#### INFORMATION GIVEN ####

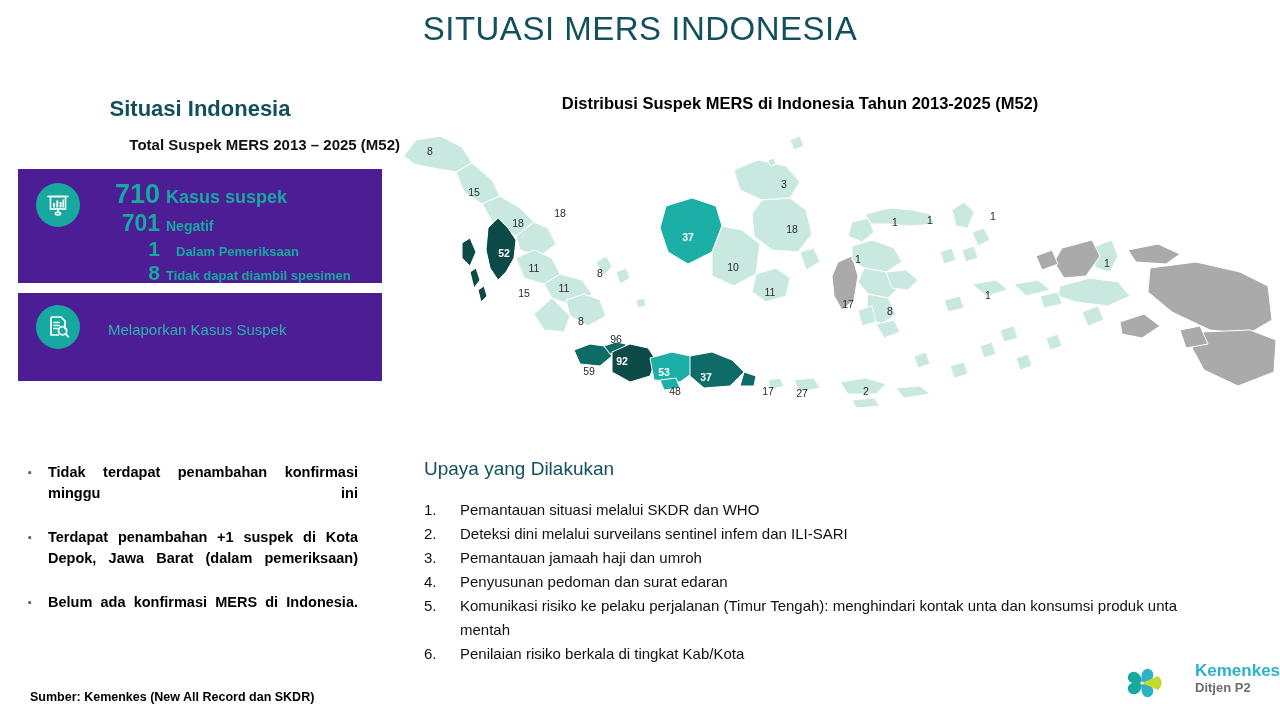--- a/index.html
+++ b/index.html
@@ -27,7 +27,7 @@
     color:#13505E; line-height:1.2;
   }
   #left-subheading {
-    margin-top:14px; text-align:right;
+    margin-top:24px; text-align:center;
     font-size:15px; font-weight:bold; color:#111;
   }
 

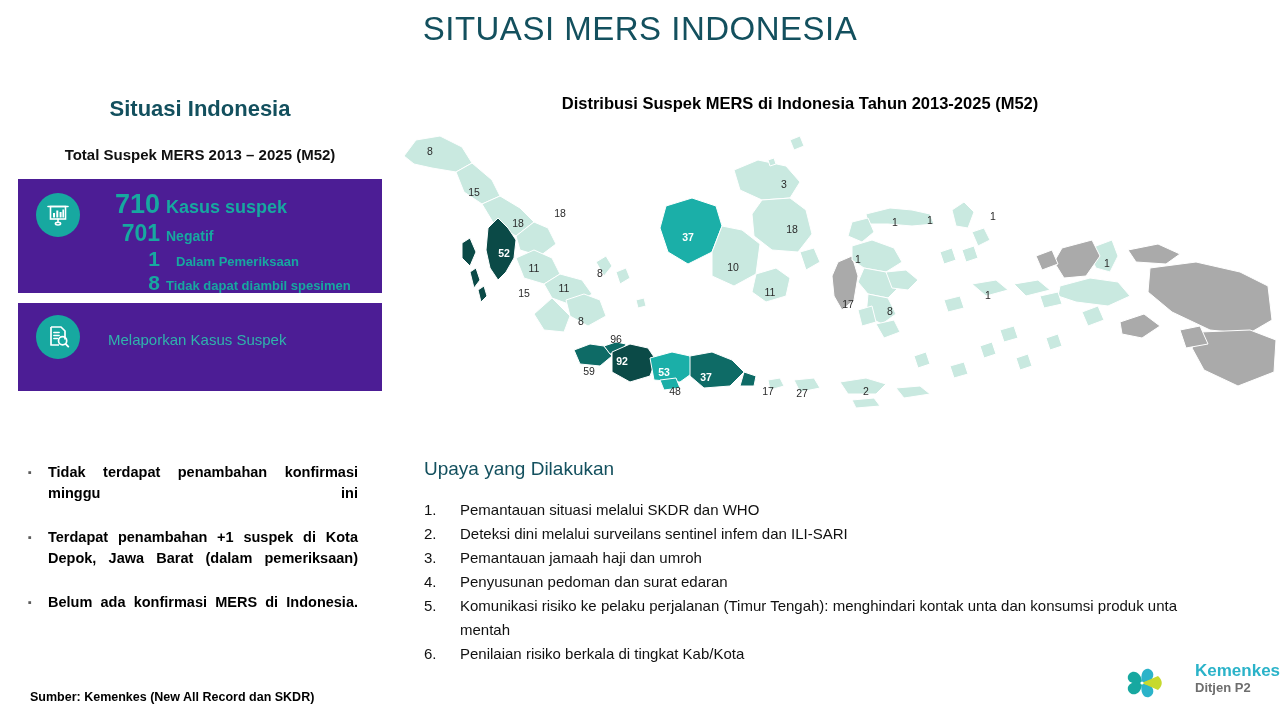--- a/index.html
+++ b/index.html
@@ -59,7 +59,7 @@
   #row-total .snum { font-size:27px; width:62px; }
   #row-total .slbl { font-size:18px; margin-left:6px; }
   #row-neg  .snum { font-size:23px; width:62px; }
-  #row-neg  .slbl { font-size:14px; margin-left:6px; }
+  #row-neg  .slbl { font-size:14px; }
   #row-proc .snum { font-size:21px; width:62px; }
   #row-proc .slbl { font-size:13px; margin-left:16px; }
   #row-nospec .snum { font-size:21px; width:62px; }

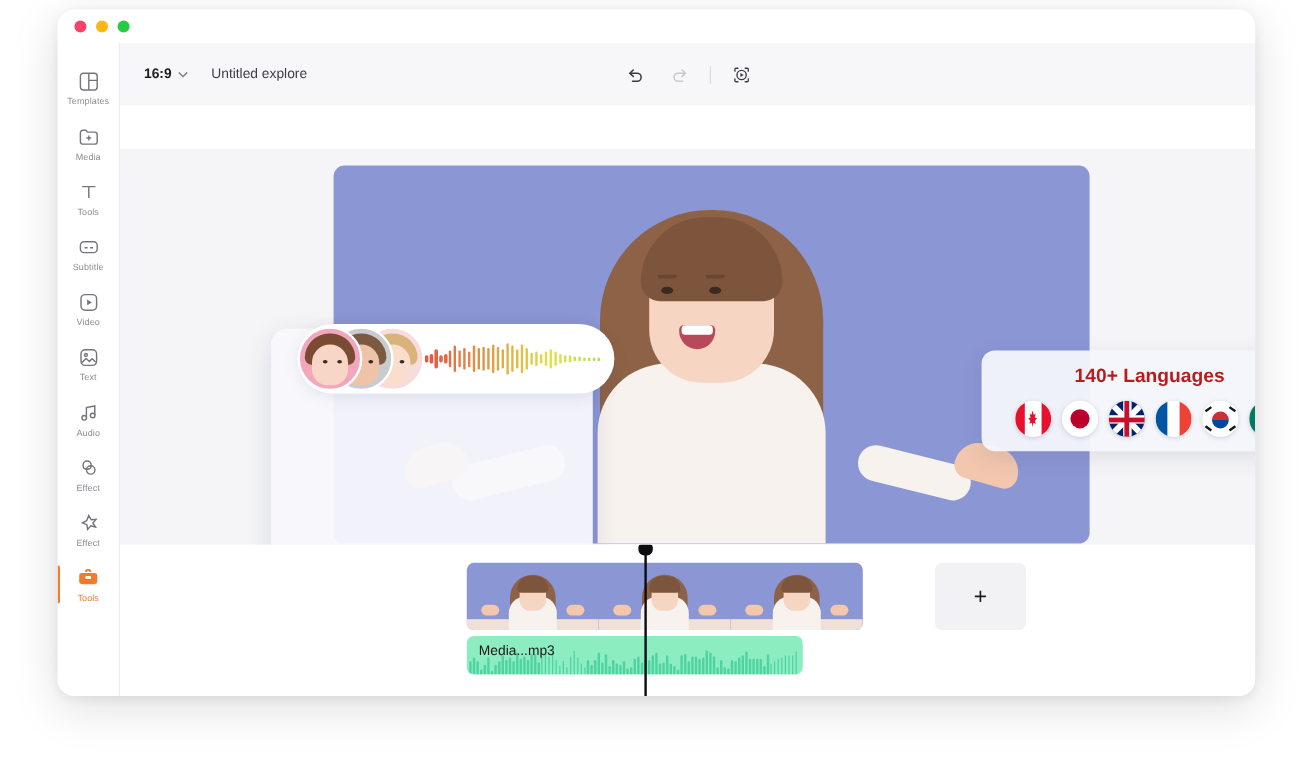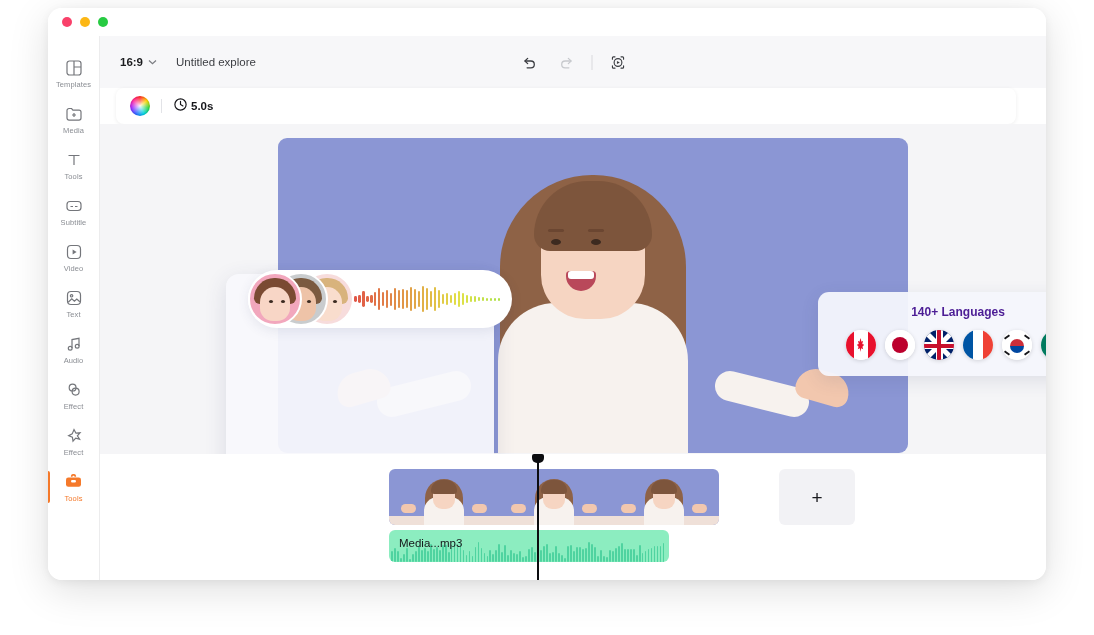--- a/index.html
+++ b/index.html
@@ -531,19 +531,6 @@
 
   </div>
 
-  <div class="propbar">
-    <div class="color-wheel"></div>
-    <span class="pb-sep"></span>
-    <div class="dur">
-      <span>
-        <svg width="15" height="15" viewBox="0 0 16 16" fill="none" stroke="#16161a" stroke-width="1.25">
-          <circle cx="8" cy="8" r="6"></circle>
-            <path d="M8 4.6V8l2.6 1.6" stroke-linecap="round"></path>
-        </svg>
-      </span>
-      <span class="dur-txt">5.0s</span>
-    </div>
-  </div>
 
   <div class="canvas-area">
 

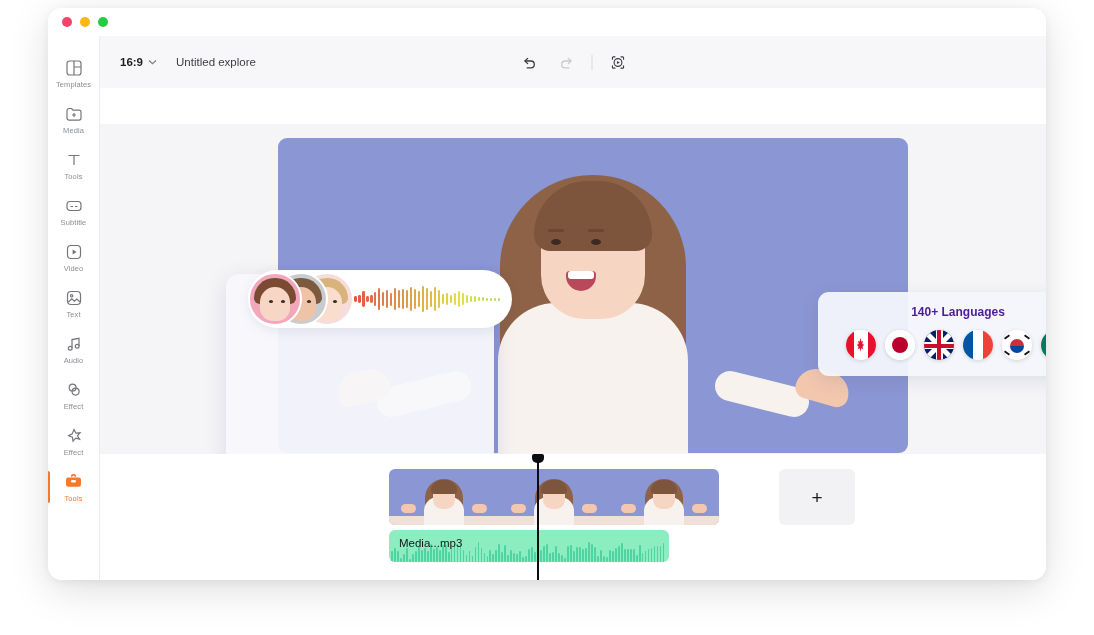--- a/index.html
+++ b/index.html
@@ -279,7 +279,7 @@
     display: flex; flex-direction: column; align-items: center;
     padding-top: 13px;
   }
-  .lang-title { font-size: 12px; font-weight: bold; color: #4c1d95; }
+  .lang-title { font-size: 16px; font-weight: bold; color: #b91c1c; }
   .flag-row { display: flex; gap: 9px; margin-top: 11px; }
   .flag {
     width: 30px; height: 30px; border-radius: 50%;

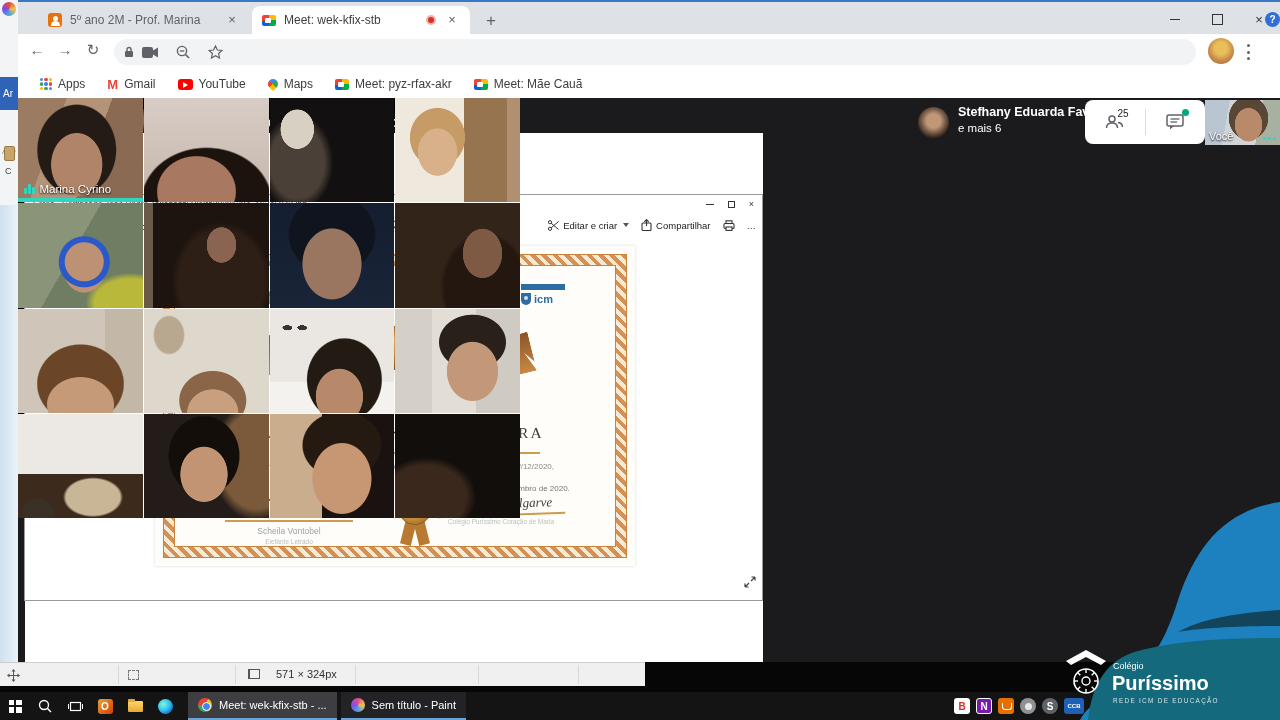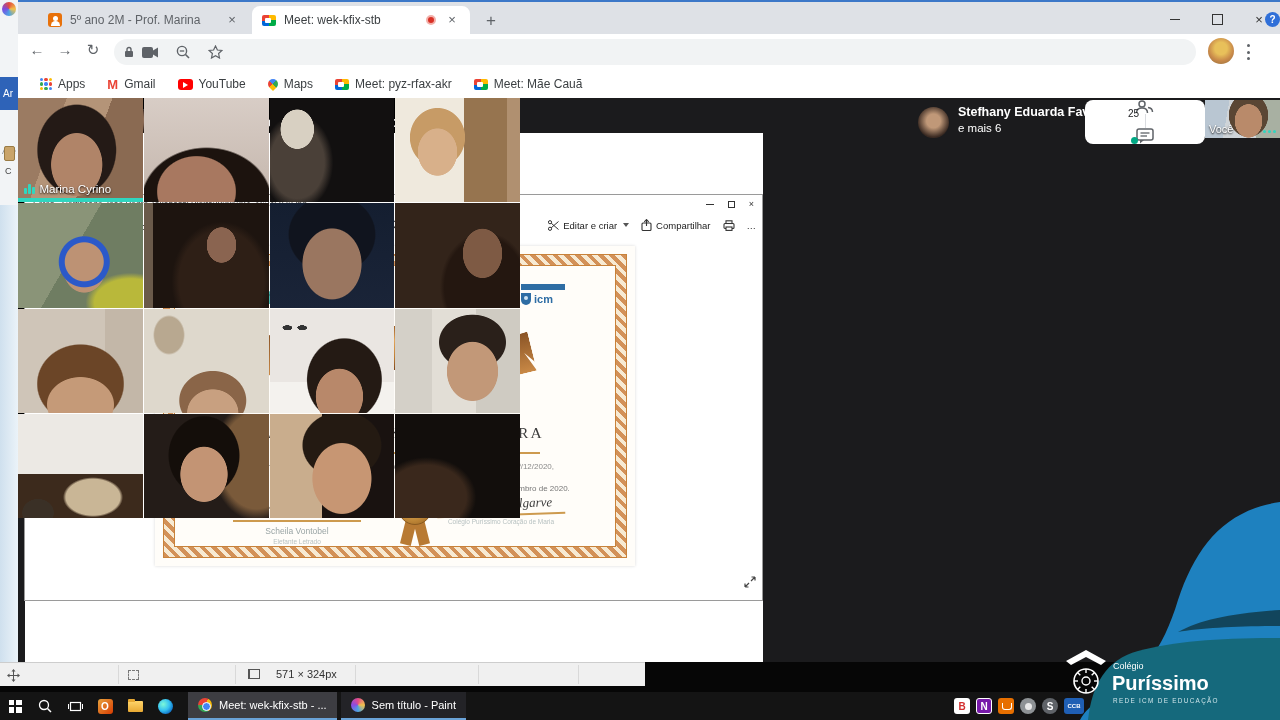--- a/index.html
+++ b/index.html
@@ -95,7 +95,7 @@
   .preview-names .l1 { font-size:12.5px; font-weight:bold; }
   .preview-names .l2 { font-size:11.5px; margin-top:3px; }
   #meet-panel { left:1067px; top:2px; width:120px; height:44px; background:#fff; border-radius:8px;
-    display:flex; align-items:center;flex-direction:column; }
+    display:flex; align-items:center; }
   .panel-half { flex:1; display:flex; align-items:center; justify-content:center; height:100%; position:relative; }
   .panel-sep { width:1px; height:26px; background:#dadce0; }
   .ppl-count { font-size:10px; color:#202124; position:absolute; right:16px; top:8px; }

####

* ASSIGNMENT *
Return the records above in their entirety, word for word, with the pictures removed.

* OUTPUT BELOW *
--- a/index.html
+++ b/index.html
@@ -27,7 +27,7 @@
     color:#13505E; line-height:1.2;
   }
   #left-subheading {
-    margin-top:14px; text-align:right;
+    margin-top:24px; text-align:center;
     font-size:15px; font-weight:bold; color:#111;
   }
 

--- a/index.html
+++ b/index.html
@@ -59,7 +59,7 @@
   #row-total .snum { font-size:27px; width:62px; }
   #row-total .slbl { font-size:18px; margin-left:6px; }
   #row-neg  .snum { font-size:23px; width:62px; }
-  #row-neg  .slbl { font-size:14px; margin-left:6px; }
+  #row-neg  .slbl { font-size:14px; }
   #row-proc .snum { font-size:21px; width:62px; }
   #row-proc .slbl { font-size:13px; margin-left:16px; }
   #row-nospec .snum { font-size:21px; width:62px; }

--- a/index.html
+++ b/index.html
@@ -531,19 +531,6 @@
 
   </div>
 
-  <div class="propbar">
-    <div class="color-wheel"></div>
-    <span class="pb-sep"></span>
-    <div class="dur">
-      <span>
-        <svg width="15" height="15" viewBox="0 0 16 16" fill="none" stroke="#16161a" stroke-width="1.25">
-          <circle cx="8" cy="8" r="6"></circle>
-            <path d="M8 4.6V8l2.6 1.6" stroke-linecap="round"></path>
-        </svg>
-      </span>
-      <span class="dur-txt">5.0s</span>
-    </div>
-  </div>
 
   <div class="canvas-area">
 

--- a/index.html
+++ b/index.html
@@ -279,7 +279,7 @@
     display: flex; flex-direction: column; align-items: center;
     padding-top: 13px;
   }
-  .lang-title { font-size: 12px; font-weight: bold; color: #4c1d95; }
+  .lang-title { font-size: 16px; font-weight: bold; color: #b91c1c; }
   .flag-row { display: flex; gap: 9px; margin-top: 11px; }
   .flag {
     width: 30px; height: 30px; border-radius: 50%;

--- a/index.html
+++ b/index.html
@@ -95,7 +95,7 @@
   .preview-names .l1 { font-size:12.5px; font-weight:bold; }
   .preview-names .l2 { font-size:11.5px; margin-top:3px; }
   #meet-panel { left:1067px; top:2px; width:120px; height:44px; background:#fff; border-radius:8px;
-    display:flex; align-items:center;flex-direction:column; }
+    display:flex; align-items:center; }
   .panel-half { flex:1; display:flex; align-items:center; justify-content:center; height:100%; position:relative; }
   .panel-sep { width:1px; height:26px; background:#dadce0; }
   .ppl-count { font-size:10px; color:#202124; position:absolute; right:16px; top:8px; }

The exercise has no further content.